Ein Wohnraummietvertrag enthielt folgende Regelung zur Kaution: „Der Mieter leistet bei Beginn des Mietverhältnisses dem Vermieter für die Erfüllung seiner Verpflichtungen eine Barkaution in Höhe von 2.000,00 € auf ein Mietkautionskonto - Übergabe an den Vermieter beim Einzug. Der Vermieter hat diese Geldsumme getrennt von seinem Vermögen bei einem Kreditinstitut zu dem für Spareinlagen mit dreimonatiger Kündigungsfrist üblichen Zinssatz anzulegen (?)“.
Der Mieter zahlte die vereinbarte Kaution trotz mehrfacher Aufforderung des Vermieters nicht. Er berief sich darauf, dass die Zahlung erst dann fällig wäre, wenn der Vermieter ihm ein den gesetzlichen Anforderungen genügendes Mietkautionskonto benannt hätte.

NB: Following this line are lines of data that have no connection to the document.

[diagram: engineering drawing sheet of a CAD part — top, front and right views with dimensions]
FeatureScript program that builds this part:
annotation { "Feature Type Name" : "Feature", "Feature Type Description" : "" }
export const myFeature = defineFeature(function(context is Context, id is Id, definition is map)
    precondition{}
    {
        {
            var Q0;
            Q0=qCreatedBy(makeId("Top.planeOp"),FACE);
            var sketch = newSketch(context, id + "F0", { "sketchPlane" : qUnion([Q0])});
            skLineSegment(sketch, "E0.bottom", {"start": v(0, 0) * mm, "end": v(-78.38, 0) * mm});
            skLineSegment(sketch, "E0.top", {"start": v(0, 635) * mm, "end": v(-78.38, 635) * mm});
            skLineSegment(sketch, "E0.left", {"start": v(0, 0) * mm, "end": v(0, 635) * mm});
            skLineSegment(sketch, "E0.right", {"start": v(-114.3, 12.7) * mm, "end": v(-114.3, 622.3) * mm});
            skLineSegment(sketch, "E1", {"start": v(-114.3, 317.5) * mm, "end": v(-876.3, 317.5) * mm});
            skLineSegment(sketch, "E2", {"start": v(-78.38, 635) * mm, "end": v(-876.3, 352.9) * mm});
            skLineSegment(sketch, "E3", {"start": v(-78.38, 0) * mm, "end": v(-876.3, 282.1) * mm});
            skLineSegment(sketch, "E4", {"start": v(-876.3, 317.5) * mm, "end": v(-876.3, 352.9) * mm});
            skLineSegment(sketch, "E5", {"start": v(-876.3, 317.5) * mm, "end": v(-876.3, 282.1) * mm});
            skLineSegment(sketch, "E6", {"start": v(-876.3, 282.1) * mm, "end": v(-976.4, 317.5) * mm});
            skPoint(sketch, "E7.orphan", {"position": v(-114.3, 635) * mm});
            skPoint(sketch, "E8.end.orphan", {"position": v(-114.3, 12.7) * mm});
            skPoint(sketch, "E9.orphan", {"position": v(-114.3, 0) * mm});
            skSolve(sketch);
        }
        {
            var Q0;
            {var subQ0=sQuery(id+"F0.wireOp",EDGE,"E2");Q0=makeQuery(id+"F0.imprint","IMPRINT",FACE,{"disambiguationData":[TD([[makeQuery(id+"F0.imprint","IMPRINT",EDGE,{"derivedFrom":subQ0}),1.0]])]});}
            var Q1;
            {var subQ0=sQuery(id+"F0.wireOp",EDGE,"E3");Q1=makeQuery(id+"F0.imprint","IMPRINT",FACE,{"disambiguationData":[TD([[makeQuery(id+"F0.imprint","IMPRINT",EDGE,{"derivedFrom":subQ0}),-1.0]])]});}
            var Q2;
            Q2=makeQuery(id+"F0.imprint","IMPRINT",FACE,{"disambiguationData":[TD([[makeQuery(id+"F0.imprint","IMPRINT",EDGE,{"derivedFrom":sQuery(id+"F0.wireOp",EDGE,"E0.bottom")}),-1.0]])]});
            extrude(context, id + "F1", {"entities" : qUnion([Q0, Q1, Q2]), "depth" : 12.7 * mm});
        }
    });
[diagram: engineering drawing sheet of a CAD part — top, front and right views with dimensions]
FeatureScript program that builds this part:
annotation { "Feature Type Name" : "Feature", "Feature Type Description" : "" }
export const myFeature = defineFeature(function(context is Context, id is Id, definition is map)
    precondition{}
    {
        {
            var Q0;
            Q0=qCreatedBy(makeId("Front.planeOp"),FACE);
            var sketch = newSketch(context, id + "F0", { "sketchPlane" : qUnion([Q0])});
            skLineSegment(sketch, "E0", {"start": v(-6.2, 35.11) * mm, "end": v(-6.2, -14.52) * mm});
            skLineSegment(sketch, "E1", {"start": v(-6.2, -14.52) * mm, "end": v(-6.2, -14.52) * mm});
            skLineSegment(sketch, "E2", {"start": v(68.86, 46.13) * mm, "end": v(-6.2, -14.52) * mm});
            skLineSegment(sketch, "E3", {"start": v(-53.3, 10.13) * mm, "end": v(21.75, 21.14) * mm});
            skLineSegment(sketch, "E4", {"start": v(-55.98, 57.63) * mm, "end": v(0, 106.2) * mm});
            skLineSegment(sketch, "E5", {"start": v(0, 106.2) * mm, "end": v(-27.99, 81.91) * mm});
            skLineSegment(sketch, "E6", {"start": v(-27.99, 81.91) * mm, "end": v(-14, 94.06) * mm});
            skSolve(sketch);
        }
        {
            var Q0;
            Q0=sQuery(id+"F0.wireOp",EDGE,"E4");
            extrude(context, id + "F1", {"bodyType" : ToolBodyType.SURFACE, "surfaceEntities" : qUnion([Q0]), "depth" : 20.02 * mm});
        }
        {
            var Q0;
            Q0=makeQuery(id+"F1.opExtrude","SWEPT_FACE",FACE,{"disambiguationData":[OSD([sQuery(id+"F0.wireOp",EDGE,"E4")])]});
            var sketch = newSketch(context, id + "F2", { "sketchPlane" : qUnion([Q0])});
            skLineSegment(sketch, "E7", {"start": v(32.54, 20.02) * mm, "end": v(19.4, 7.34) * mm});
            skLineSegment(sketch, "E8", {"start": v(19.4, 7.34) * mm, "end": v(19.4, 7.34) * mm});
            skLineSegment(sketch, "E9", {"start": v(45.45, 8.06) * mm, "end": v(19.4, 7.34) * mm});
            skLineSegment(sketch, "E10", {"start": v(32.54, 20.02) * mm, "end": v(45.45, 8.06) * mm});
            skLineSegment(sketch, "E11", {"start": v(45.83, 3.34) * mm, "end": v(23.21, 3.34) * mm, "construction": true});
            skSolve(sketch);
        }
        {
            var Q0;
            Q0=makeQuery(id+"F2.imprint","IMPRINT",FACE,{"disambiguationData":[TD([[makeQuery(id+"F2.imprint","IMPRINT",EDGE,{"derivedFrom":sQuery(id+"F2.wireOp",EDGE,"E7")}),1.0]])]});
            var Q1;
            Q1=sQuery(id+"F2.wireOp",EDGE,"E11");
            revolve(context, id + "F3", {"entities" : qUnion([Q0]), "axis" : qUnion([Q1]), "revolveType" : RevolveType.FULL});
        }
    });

Der Vermieter kündigte deshalb das Mietverhältnis und klagte auf Räumung. Der BGH hat entschieden, dass ein Mieter die Zahlung der Kaution davon abhängig machen darf, dass der Vermieter zuvor ein insolvenzfestes Konto einrichtet. Gemäß § 551 Abs. 3 BGB hat ein Vermieter eine ihm überlassene Mietsicherheit getrennt von seinem Vermögen anzulegen. Sinn und Zweck der Regelung ist es, die Kaution vor dem Zugriff von Gläubigern des Vermieters zu schützen. Im entschiedenen Rechtsstreit hatte der Mieter durch die Nichtzahlung der Kaution seine Pflicht zur Leistung der Mietsicherheit nicht verletzt; die darauf gestützte Kündigung war unwirksam.